Experience is part of the process of knowing. If you had a similar experience, you may be able to relate to somebody else’s by saying ‘I think I know.’ Crossing the finishing line in an Ironman race or marathon or a 10km race – it can be part of your knowing. Having experienced success, failure, achievement, disappointment, fulfillment and realisation – these are moments that build upon our knowledge and knowing. Reading the blogs recommended here may give you an insight into how other leaders think. And, no, leaders need not be CEOs or C-level managers!

It may be painful and embarrassing to admit that you don’t know something. But, hey, welcome to the real world! That is why we have experts. You are an expert in some areas of your life, while others have their own expertise. At the Youth Olympic Games, we engaged international referees, jury-members and technical controllers with vast experience and exposure. This collaboration with our national technical officials and team of volunteers, made the five days of weightlifting competition safe, fair, efficient, and exciting. 
So, are you a know-it-all? Time to face reality, and get real. The next time somebody challenges you with ‘What do you know?’ be ready for a retort that is deep and penetrating. Or, you can wade in the shallow end and wonder if you can swim…
Photo-credit: International Weightlifting Federation (IWF). Our YOG national volunteers and officials with International President, Dr Tamas Arjan.

Thursday, September 2, 2010

Minute Morsels Matter As Much

Do you recall, as a child, your parents urging you to chew your food thoroughly before you swallowed? Take smaller bites instead of large chunks?

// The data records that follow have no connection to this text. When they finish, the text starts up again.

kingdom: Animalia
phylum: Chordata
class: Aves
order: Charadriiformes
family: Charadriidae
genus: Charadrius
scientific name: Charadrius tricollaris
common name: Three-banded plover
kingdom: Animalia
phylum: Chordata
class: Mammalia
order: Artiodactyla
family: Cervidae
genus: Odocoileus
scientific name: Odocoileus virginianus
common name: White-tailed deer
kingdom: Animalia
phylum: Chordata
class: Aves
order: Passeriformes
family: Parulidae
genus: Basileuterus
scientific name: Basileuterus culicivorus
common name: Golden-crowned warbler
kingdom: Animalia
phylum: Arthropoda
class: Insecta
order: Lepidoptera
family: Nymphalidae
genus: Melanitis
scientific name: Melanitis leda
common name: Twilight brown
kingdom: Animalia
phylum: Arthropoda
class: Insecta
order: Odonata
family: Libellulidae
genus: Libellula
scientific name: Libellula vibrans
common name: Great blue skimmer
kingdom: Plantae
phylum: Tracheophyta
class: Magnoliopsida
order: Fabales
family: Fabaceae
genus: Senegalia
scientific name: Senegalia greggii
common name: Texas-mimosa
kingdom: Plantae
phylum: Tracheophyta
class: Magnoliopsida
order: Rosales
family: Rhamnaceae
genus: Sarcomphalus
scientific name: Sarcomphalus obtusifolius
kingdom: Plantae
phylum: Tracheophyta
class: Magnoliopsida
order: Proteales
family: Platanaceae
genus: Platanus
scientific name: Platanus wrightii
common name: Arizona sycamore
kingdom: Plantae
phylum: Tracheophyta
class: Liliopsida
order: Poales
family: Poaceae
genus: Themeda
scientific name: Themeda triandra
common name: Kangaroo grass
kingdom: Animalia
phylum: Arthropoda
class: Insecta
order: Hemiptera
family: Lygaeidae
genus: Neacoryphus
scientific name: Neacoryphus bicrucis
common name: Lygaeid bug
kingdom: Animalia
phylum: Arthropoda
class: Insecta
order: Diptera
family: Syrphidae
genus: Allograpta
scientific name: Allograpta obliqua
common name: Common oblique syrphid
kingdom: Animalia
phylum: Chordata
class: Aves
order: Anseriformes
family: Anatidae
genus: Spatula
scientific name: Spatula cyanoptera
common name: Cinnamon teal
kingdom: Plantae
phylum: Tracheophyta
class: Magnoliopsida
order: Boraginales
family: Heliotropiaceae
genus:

As leaders we can consider this truism with nutrition. Nutritionists and dieticians have long believed that mastication (chewing) increases our food’s digestibility in both our mouth and stomach. Alternative medicine also attributes certain food allergies, indigestion, heartburn, and energy levels to poor dietary choice and treatment. We are what we eat. We are also how we eat.

Thus, it is said ‘Don’t bite off more than you can chew’. When assuming larger responsibilities, be aware of your capabilities and limitations. You can also delegate some tasks for staff with more potential, so that you can release yourself for more complex, complicated and challenging matters.

When learning, sometimes less is more. There is little point in learning improperly, and our mistakes going undetected. Perfect practice makes perfect. Coach according to preferred styles (directive or facilitative); enquire and instruct.

When leading, we need to deconstruct as often as we reconstruct. The structure of our team, processes, systems, strategies and style should be reviewed. We don’t normally eat stale food, so refresh your stocks and sensibilities.

How can we apply this?

1)    Give simple instructions.
2)    Chunk your ideas down into clearer and manageable pieces.
3)    Deal with one major issue at a time.
4)    Take your time to question, and answer.
5)    Take occasional pauses. Check for clarity and confusion.
6)    Break down complex tasks into several simpler ones.
7)    Conduct more but shorter meetings, and ensure the relevant people attend.
8)    When sharing information, prioritise.
9)    Schedule, re-schedule and un-schedule (take things off).